Как бы ни относиться к творчеству Пикассо, надо признать: он был одним из наиболее характерных представителей искусства развитой технической цивилизации первой половины XX века — победоносного вхождения в земной мир машины, как отмечал Н. Бердяев.
Вряд ли художник продумывал происходящее так же глубоко, как философ. Но интуитивно выражал то, что скрыто за внешним обликом предметов и явлений. Он говорил: «Я ищу одного — выразить то, что хочу. Я не ищу новых форм, я их нахожу».
Хорошо знавший его советский писатель Илья Эренбург высказал верную мысль: «Люди, которые пишут о Пикассо, отмечают, что он стремится освежевать, распотрошить зримый мир, расчленить и природу, и мораль, сокрушить существующее; одни видят в этом его силу, революционность, другие с сожалением или возмущением говорят о «духе разрушения»… Справедливо ли назвать разрушителем человека, преисполненного жажды созидания художника, который свыше шестидесяти лет подряд строил и строит, который смело примкнул к коммунистам, не предпочел безразличия или позы скепсиса, куда более легкой для художника?
Можно — и это тоже будет правдой — сказать, что Пикассо оживает в своей мастерской, что он предпочитает одиночество митингам или заседаниям. Но как при этом забыть его страстность в годы испанской войны, его голубка, участие в движении сторонников мира и многое другое?»

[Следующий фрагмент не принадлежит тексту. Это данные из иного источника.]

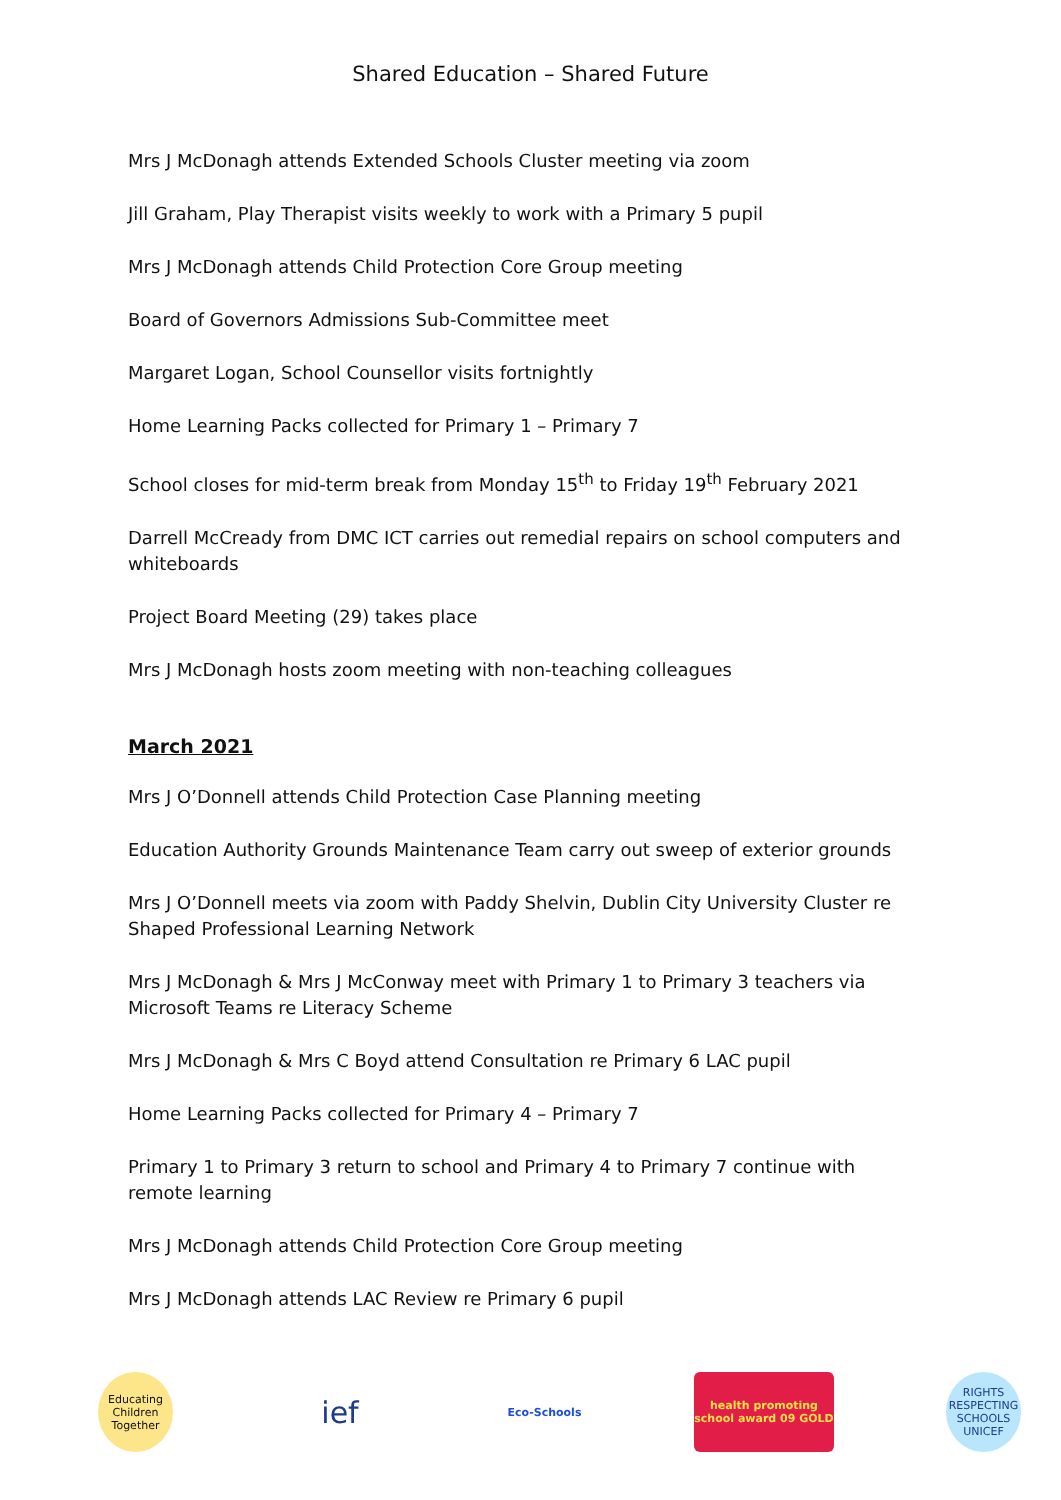Shared Education – Shared Future
Mrs J McDonagh attends Extended Schools Cluster meeting via zoom
Jill Graham, Play Therapist visits weekly to work with a Primary 5 pupil
Mrs J McDonagh attends Child Protection Core Group meeting
Board of Governors Admissions Sub-Committee meet
Margaret Logan, School Counsellor visits fortnightly
Home Learning Packs collected for Primary 1 – Primary 7
School closes for mid-term break from Monday 15<sup>th</sup> to Friday 19<sup>th</sup> February 2021
Darrell McCready from DMC ICT carries out remedial repairs on school computers and whiteboards
Project Board Meeting (29) takes place
Mrs J McDonagh hosts zoom meeting with non-teaching colleagues
March 2021
Mrs J O’Donnell attends Child Protection Case Planning meeting
Education Authority Grounds Maintenance Team carry out sweep of exterior grounds
Mrs J O’Donnell meets via zoom with Paddy Shelvin, Dublin City University Cluster re Shaped Professional Learning Network
Mrs J McDonagh & Mrs J McConway meet with Primary 1 to Primary 3 teachers via Microsoft Teams re Literacy Scheme
Mrs J McDonagh & Mrs C Boyd attend Consultation re Primary 6 LAC pupil
Home Learning Packs collected for Primary 4 – Primary 7
Primary 1 to Primary 3 return to school and Primary 4 to Primary 7 continue with remote learning
Mrs J McDonagh attends Child Protection Core Group meeting
Mrs J McDonagh attends LAC Review re Primary 6 pupil
Educating Children Together
ief
Eco-Schools
health promoting school award 09 GOLD
RIGHTS RESPECTING SCHOOLS UNICEF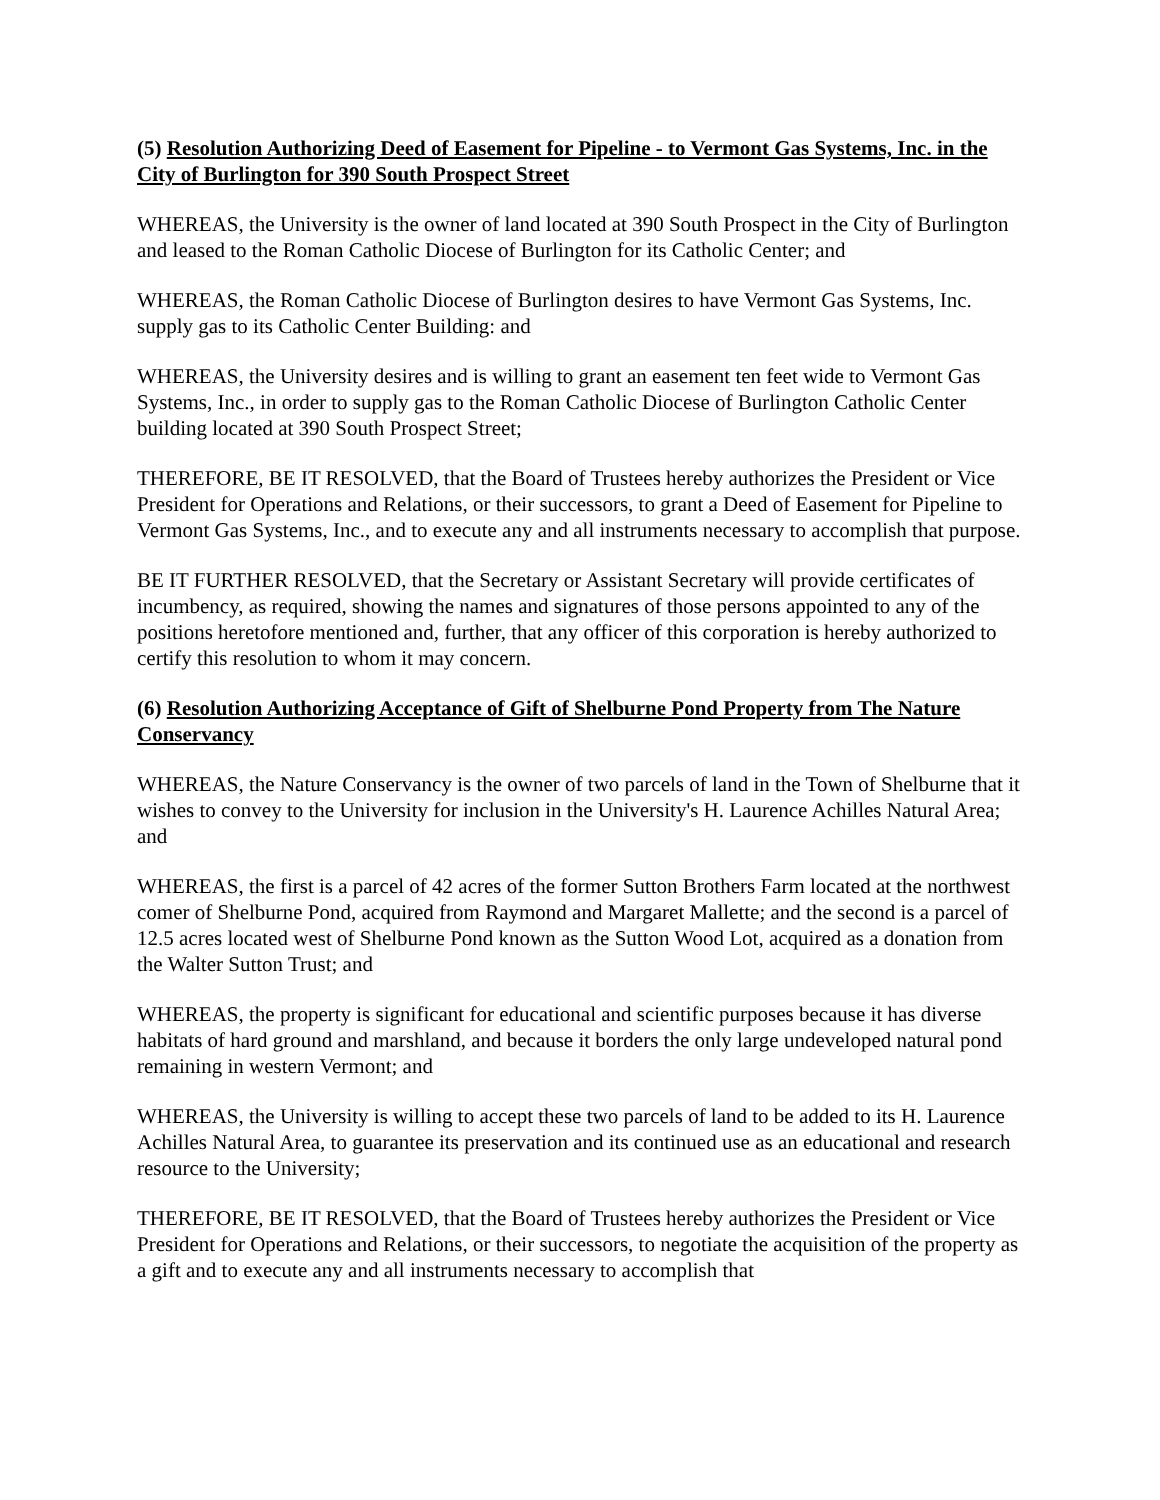(5) Resolution Authorizing Deed of Easement for Pipeline - to Vermont Gas Systems, Inc. in the City of Burlington for 390 South Prospect Street
WHEREAS, the University is the owner of land located at 390 South Prospect in the City of Burlington and leased to the Roman Catholic Diocese of Burlington for its Catholic Center; and
WHEREAS, the Roman Catholic Diocese of Burlington desires to have Vermont Gas Systems, Inc. supply gas to its Catholic Center Building: and
WHEREAS, the University desires and is willing to grant an easement ten feet wide to Vermont Gas Systems, Inc., in order to supply gas to the Roman Catholic Diocese of Burlington Catholic Center building located at 390 South Prospect Street;
THEREFORE, BE IT RESOLVED, that the Board of Trustees hereby authorizes the President or Vice President for Operations and Relations, or their successors, to grant a Deed of Easement for Pipeline to Vermont Gas Systems, Inc., and to execute any and all instruments necessary to accomplish that purpose.
BE IT FURTHER RESOLVED, that the Secretary or Assistant Secretary will provide certificates of incumbency, as required, showing the names and signatures of those persons appointed to any of the positions heretofore mentioned and, further, that any officer of this corporation is hereby authorized to certify this resolution to whom it may concern.
(6) Resolution Authorizing Acceptance of Gift of Shelburne Pond Property from The Nature Conservancy
WHEREAS, the Nature Conservancy is the owner of two parcels of land in the Town of Shelburne that it wishes to convey to the University for inclusion in the University's H. Laurence Achilles Natural Area; and
WHEREAS, the first is a parcel of 42 acres of the former Sutton Brothers Farm located at the northwest comer of Shelburne Pond, acquired from Raymond and Margaret Mallette; and the second is a parcel of 12.5 acres located west of Shelburne Pond known as the Sutton Wood Lot, acquired as a donation from the Walter Sutton Trust; and
WHEREAS, the property is significant for educational and scientific purposes because it has diverse habitats of hard ground and marshland, and because it borders the only large undeveloped natural pond remaining in western Vermont; and
WHEREAS, the University is willing to accept these two parcels of land to be added to its H. Laurence Achilles Natural Area, to guarantee its preservation and its continued use as an educational and research resource to the University;
THEREFORE, BE IT RESOLVED, that the Board of Trustees hereby authorizes the President or Vice President for Operations and Relations, or their successors, to negotiate the acquisition of the property as a gift and to execute any and all instruments necessary to accomplish that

В некоторых случаях «разрушительный» стиль, который использовал Пикассо, наиболее точно выражает суть происходящего. Его монументальная «Герника» (1937) — страстный крик в защиту человека, против убийств и разрушений. Поводом для нее стала трагедия жителей испанского городка Герники, стертого фашистской авиацией с лица земли. Однако произведение оказалось пророческим; это доказали Вторая мировая война и уничтожение американскими атомными бомбами двух мирных японских городов.